Microsoftは今月の最新のセキュリティ更新プログラムで、3件のゼロデイ脆弱性を修正した。いずれも現実の環境で活発に悪用されている。
10月の パッチチューズデーでは104件の脆弱性が修正され、そのうち「Critical(重大)」とラベル付けされたのは12件のみだった。これらはすべてリモートコード実行(RCE)のバグだが、今月は合計で45件のRCE脆弱性が一覧に挙がっている。
CVE-2023-41763はSkypeの特権昇格の脆弱性で、攻撃者が特別に細工したネットワーク呼び出しを標的のSkype for Businessサーバーに送信できるようになると、Ivantiのセキュリティ製品担当VPであるChris Goettl氏は述べている。
「そのネットワーク呼び出しにより、任意のアドレスに対して行われたHTTPリクエストの解析が引き起こされる可能性があります。これにより、IPアドレスやポート番号、またはその両方が攻撃者に漏えいする可能性があります」と同氏は説明した。

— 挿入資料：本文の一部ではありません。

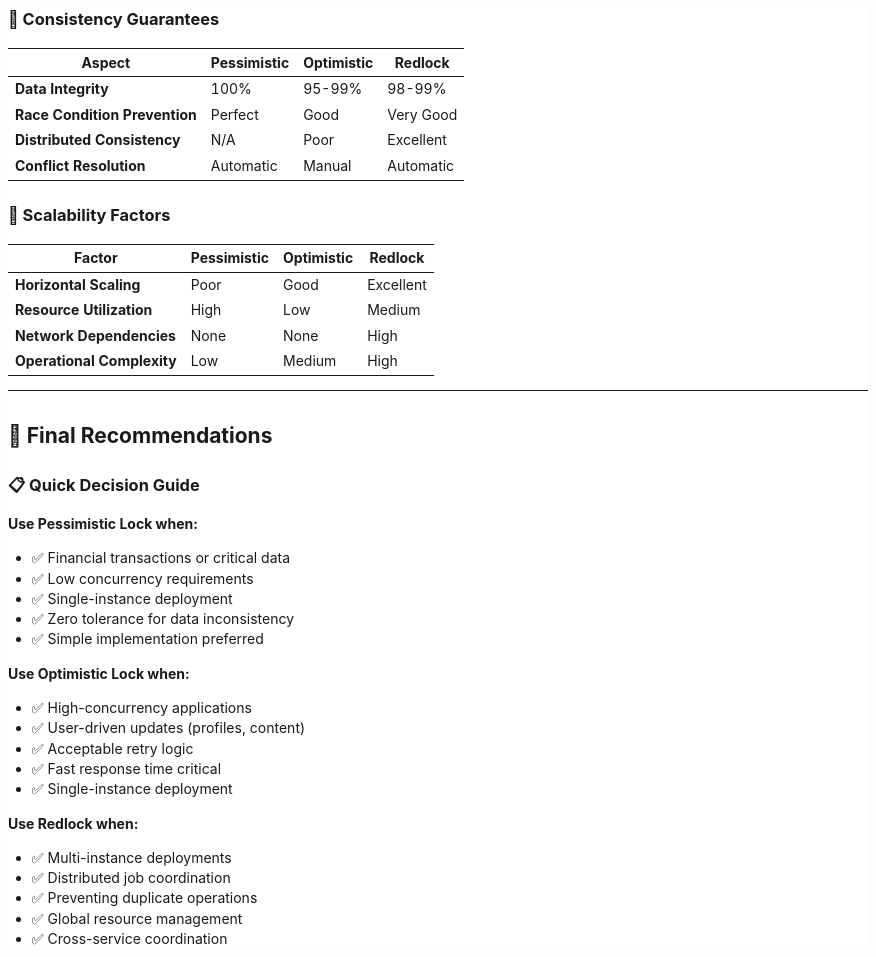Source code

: ### 🎯 Consistency Guarantees

| Aspect                        | Pessimistic | Optimistic | Redlock   |
| ----------------------------- | ----------- | ---------- | --------- |
| **Data Integrity**            | 100%        | 95-99%     | 98-99%    |
| **Race Condition Prevention** | Perfect     | Good       | Very Good |
| **Distributed Consistency**   | N/A         | Poor       | Excellent |
| **Conflict Resolution**       | Automatic   | Manual     | Automatic |

### 🚀 Scalability Factors

| Factor                     | Pessimistic | Optimistic | Redlock   |
| -------------------------- | ----------- | ---------- | --------- |
| **Horizontal Scaling**     | Poor        | Good       | Excellent |
| **Resource Utilization**   | High        | Low        | Medium    |
| **Network Dependencies**   | None        | None       | High      |
| **Operational Complexity** | Low         | Medium     | High      |

---

## 🎯 Final Recommendations

### 📋 Quick Decision Guide

**Use Pessimistic Lock when:**

- ✅ Financial transactions or critical data
- ✅ Low concurrency requirements
- ✅ Single-instance deployment
- ✅ Zero tolerance for data inconsistency
- ✅ Simple implementation preferred

**Use Optimistic Lock when:**

- ✅ High-concurrency applications
- ✅ User-driven updates (profiles, content)
- ✅ Acceptable retry logic
- ✅ Fast response time critical
- ✅ Single-instance deployment

**Use Redlock when:**

- ✅ Multi-instance deployments
- ✅ Distributed job coordination
- ✅ Preventing duplicate operations
- ✅ Global resource management
- ✅ Cross-service coordination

「このCVEはImportant(重要)と評価され、CVSS v3.1は5.3ですが、概念実証コードが公開されており、現実の環境での悪用も検知されています。悪用リスクがあるため、このCVEはImportantよりも高い深刻度として扱うべきです。」
2つ目のゼロデイはCVE-2023-36563で、WordPadの情報漏えいの脆弱性であり、NTLMハッシュの漏えいを可能にする。今回もこのバグはImportantとしか評価されていないが、現実の環境で悪用されているため、パッチ適用は優先事項とすべきだ。
最後のゼロデイは、Rapid Resetによるサービス拒否(DoS)脆弱性CVE-2023-44487で、8月以降、これまでに観測された中でも最大級のDDoS攻撃の一部を実行するために現実の環境で悪用されてきた。

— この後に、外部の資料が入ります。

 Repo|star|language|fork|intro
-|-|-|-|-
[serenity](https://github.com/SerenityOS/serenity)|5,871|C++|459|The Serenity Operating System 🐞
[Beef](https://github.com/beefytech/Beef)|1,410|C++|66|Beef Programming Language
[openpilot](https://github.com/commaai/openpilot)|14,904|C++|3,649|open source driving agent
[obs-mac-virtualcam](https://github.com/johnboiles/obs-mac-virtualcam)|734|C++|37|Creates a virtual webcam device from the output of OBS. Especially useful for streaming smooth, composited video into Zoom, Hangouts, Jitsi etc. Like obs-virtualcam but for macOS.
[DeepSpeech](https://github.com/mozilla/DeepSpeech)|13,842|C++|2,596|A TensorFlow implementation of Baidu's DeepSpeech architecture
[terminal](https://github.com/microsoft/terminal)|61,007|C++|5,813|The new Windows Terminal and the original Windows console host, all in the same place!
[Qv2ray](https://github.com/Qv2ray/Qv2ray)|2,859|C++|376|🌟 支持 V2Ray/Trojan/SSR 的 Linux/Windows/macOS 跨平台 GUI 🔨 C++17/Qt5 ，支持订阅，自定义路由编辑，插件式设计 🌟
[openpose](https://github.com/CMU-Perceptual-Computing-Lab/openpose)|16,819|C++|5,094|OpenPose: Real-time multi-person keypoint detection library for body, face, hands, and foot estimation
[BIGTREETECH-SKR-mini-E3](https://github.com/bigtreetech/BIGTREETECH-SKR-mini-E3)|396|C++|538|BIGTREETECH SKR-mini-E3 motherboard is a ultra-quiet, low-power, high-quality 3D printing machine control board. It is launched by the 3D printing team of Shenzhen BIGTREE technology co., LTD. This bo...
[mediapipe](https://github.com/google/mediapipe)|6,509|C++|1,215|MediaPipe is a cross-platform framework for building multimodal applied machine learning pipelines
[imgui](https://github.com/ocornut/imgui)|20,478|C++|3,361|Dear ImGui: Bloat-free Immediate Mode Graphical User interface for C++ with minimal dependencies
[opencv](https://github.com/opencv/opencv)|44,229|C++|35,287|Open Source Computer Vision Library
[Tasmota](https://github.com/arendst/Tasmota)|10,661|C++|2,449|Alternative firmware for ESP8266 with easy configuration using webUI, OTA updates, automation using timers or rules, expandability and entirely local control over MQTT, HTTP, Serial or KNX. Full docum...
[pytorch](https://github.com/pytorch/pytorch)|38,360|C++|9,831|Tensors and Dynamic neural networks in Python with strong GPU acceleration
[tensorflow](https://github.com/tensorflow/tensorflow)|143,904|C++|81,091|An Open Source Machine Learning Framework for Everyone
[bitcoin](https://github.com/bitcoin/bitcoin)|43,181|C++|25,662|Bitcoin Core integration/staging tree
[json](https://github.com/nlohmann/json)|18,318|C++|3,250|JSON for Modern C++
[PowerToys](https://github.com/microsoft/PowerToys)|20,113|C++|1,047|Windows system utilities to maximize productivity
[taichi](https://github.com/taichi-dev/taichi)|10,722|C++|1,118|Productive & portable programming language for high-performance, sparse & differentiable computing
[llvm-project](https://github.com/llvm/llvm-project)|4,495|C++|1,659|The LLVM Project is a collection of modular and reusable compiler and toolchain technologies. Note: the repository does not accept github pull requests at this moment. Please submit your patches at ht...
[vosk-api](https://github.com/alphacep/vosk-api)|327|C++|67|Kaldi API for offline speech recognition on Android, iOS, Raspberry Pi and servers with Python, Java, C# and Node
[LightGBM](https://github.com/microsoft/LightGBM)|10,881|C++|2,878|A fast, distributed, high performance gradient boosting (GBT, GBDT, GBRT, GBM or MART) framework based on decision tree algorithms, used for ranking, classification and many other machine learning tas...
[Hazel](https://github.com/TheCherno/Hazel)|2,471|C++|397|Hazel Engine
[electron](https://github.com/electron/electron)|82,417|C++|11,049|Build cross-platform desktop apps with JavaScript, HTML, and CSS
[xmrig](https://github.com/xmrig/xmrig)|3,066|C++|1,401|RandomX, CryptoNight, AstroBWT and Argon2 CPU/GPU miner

「この脆弱性はWindows OSおよびVisual Studio、.Net、ASP.Netで解決されています」とGoettl氏は説明した。「このCVEにはCVSSが算出されておらず、Microsoftの深刻度評価もImportantにとどまっていますが、活発に悪用されているため、このCVEはより高い深刻度として扱うべきです。」
一方で、Rapid7のリードソフトウェアエンジニアであるAdam Barnett氏は、今月修正された12件の重大なRCEバグのうち3分の2が、同じWindowsコンポーネントであるレイヤー2トンネリングプロトコルに存在すると説明した。
該当するのは次のとおり:
- CVE-2023-41765
- CVE-2023-41767
- CVE-2023-41768
- CVE-2023-41769
- CVE-2023-41770
- CVE-2023-41771
- CVE-2023-41773
- CVE-2023-41774
「レイヤー2トンネリングプロトコルの各重大RCEの悪用は、ルーティングとリモートアクセスサービス(RRAS)サーバーに対する特別に細工したプロトコルメッセージによって行われます」とBarnett氏は述べた。
「CVEは通常、連番で付与されますが、その並びに欠番があります。ここから導けるもう一つの妥当な推測は、同様の未公開の脆弱性が他にも特定され、MSRCに報告されている可能性が高いということです。」